Sara (aartsmoeder)
Sara of Sarah (Hebreeuws: שָׂרָה, Śārāh, "vorstin" of "voorname vrouw",[1] Arabisch: سارة, Sāra) was volgens de traditie in de Hebreeuwse Bijbel de halfzuster en de vrouw van Abraham, de aartsvader van het jodendom, islam, en christendom. Ze komt onder andere voor in het Bijbelboek Genesis. In de Koran wordt haar naam niet genoemd, maar komt ze wel enkele keren voor als vrouw van Abraham.
Sara's oorspronkelijke naam was Sarai. Ze deelde als halfzus van Abraham dezelfde vader, Terach, maar had een andere moeder.[2] Volgens de Bijbel was Sara tien jaar jonger[3] dan Abraham en was ze onvruchtbaar.[4] Abraham had echter van God de belofte gekregen dat hij de vader zou worden van een groot nageslacht.[5] Om aan het beloofde nageslacht te komen, bevruchtte Abraham Hagar, Sara's Egyptische slavin, om als draagmoeder namens haar een kind ter wereld te brengen: Ismaël.[6]
God zei echter tegen Abraham, wiens oorspronkelijke naam Abram was, dat Sara zelf een zoon zou baren, ondanks haar hoge leeftijd. Tevens moest hij haar in plaats van Sarai Sara noemen, omdat zij groot was in Gods ogen en er zelfs koningen uit haar nageslacht zouden voortkomen.[7] Deze belofte kreeg zijn vervulling toen Sara toen ze negentig jaar oud was, Isaak baarde.[8]
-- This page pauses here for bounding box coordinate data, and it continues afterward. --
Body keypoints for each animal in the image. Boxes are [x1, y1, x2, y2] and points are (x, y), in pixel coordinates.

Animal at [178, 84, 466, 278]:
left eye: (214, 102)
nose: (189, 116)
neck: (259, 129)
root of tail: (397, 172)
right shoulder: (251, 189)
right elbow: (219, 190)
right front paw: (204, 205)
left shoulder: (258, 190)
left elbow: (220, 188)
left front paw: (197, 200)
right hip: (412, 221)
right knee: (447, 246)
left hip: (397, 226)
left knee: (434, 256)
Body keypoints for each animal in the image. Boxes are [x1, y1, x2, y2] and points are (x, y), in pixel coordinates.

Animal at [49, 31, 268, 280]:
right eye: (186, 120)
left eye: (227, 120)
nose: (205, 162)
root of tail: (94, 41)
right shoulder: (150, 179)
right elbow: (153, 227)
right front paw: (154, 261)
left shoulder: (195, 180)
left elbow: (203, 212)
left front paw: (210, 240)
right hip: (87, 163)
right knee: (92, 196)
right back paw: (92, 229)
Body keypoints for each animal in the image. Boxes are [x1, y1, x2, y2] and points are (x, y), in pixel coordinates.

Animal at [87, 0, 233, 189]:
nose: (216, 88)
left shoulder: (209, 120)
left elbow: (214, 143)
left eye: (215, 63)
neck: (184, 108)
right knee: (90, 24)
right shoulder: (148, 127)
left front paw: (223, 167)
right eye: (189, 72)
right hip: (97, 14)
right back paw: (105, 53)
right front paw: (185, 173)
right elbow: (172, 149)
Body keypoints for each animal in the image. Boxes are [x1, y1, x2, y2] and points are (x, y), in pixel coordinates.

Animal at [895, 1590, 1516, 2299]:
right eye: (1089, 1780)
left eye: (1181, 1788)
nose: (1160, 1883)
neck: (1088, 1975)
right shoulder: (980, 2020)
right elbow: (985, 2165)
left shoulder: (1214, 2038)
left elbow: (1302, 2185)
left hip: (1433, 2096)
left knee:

Zowel de Bijbel als de Koran maken melding van het feit dat Sara gelachen heeft toen ze een gezant van God hoorde zeggen dat ze een zoon zou baren.[9]
Trivia
bewerken- Wanneer een man de leeftijd van 50 jaar is gepasseerd, wordt wel gezegd dat hij "Abraham heeft gezien". Dit grijpt terug op Johannes 8:57: "Gij zijt nog geen vijftig en ge hebt Abraham gezien?". Voor een 50-jarige vrouw wordt dan in plaats van Abraham meestal Sara genoemd. De jarige wordt vaak uitgebeeld met een pop en daarbij een treffende leuze over de jarige. Ook kan een Abraham of Sara als koek geschonken worden aan de jarige.